Emma's passions however are caught up in her own self-fulfillment and fantasy -- so there again passion with a different definition, although certainly more of the physical manifestation than what she and Charles share (except for the beginning of the marriage).
I also disagree that she repeatedly tries to become an ideal wife. These seemed to be simply "trends" to her -- more of a "well that last thing didn't make me happy, so I think I will dote on Charles this month." Her actions that might appear domestic and wifely were passing phases, while within herself she did not actually change. Her need to live outside her conventional world remained -- her need for excitement, and pampering herself, and expensive things (thus the mounting, hidden debt). I saw no real sustained want of Emma to become an ideal wife, either as an emotional partner or a genuine partner in building the household and family.

When she later went to her room to be alone, she kept saying to herself "I have a lover! A lover!, savouring this idea...."
I still believe that she was satisfied with the turn her life had made.

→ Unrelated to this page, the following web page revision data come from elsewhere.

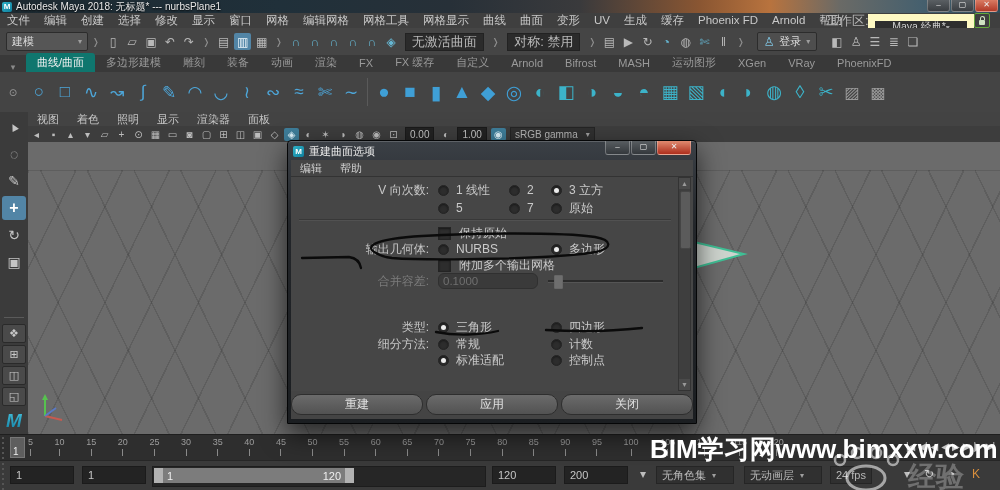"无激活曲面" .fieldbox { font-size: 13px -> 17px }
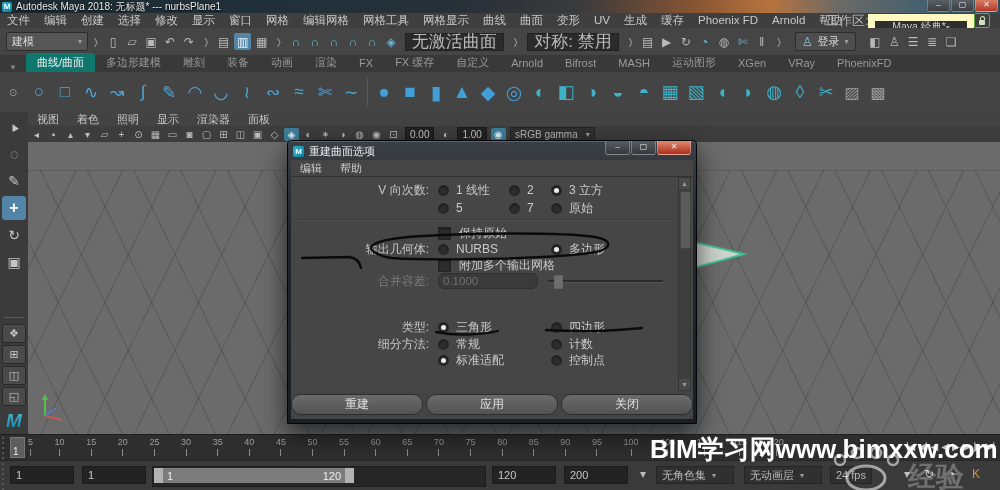"1 线性" .opt { align-items: center -> flex-start }
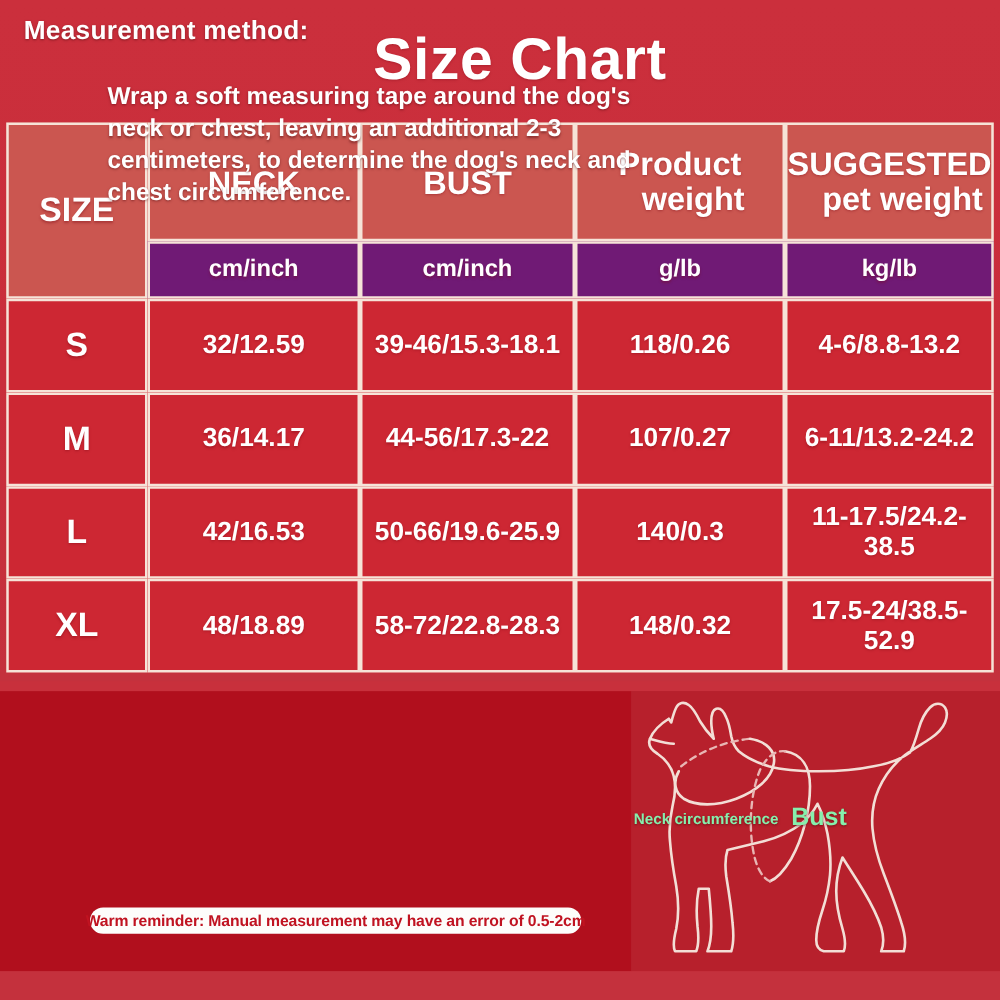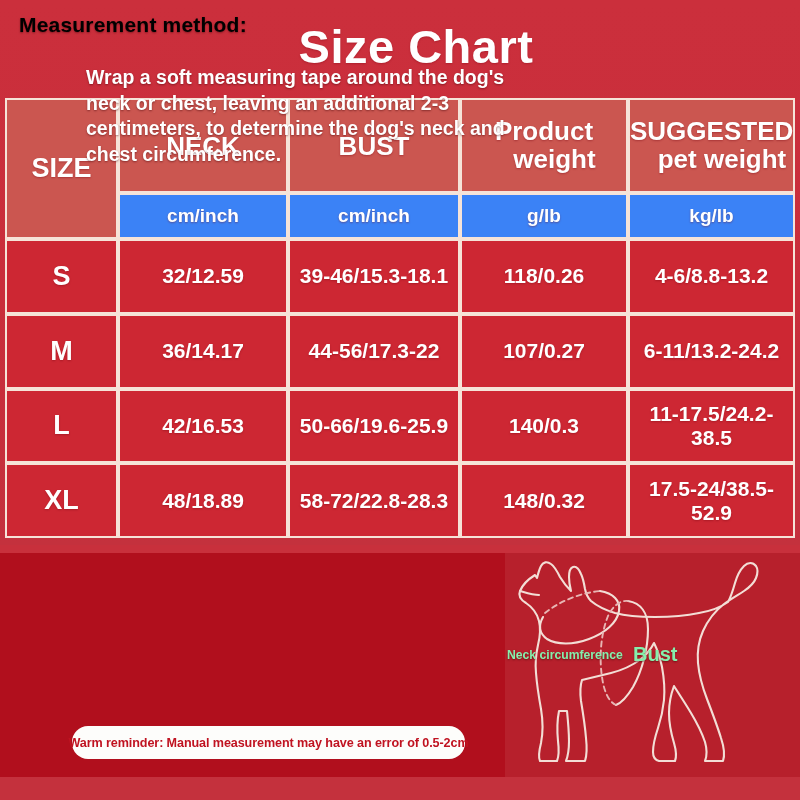"Measurement method:" #method-title { color: #000000 -> #ffffff }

Emma never really tries to be a "perfect' wife. She continually is "on the hunt" looking for the thrills she thinks she so deserves. She so wants to be one of those women she reads about where the sex and romance are amazing throughout time. She never really faces head on reality. She is definitely a "prisoner" of her supposed needs both romantically and physically. I often wonder what or actually when she would have grown tired of Rodolphe if he didn't drop her first. No one could ever live up to Emma's expectations because in fantasizing and not seeing through the realities of life, she can't ever really become a woman in love.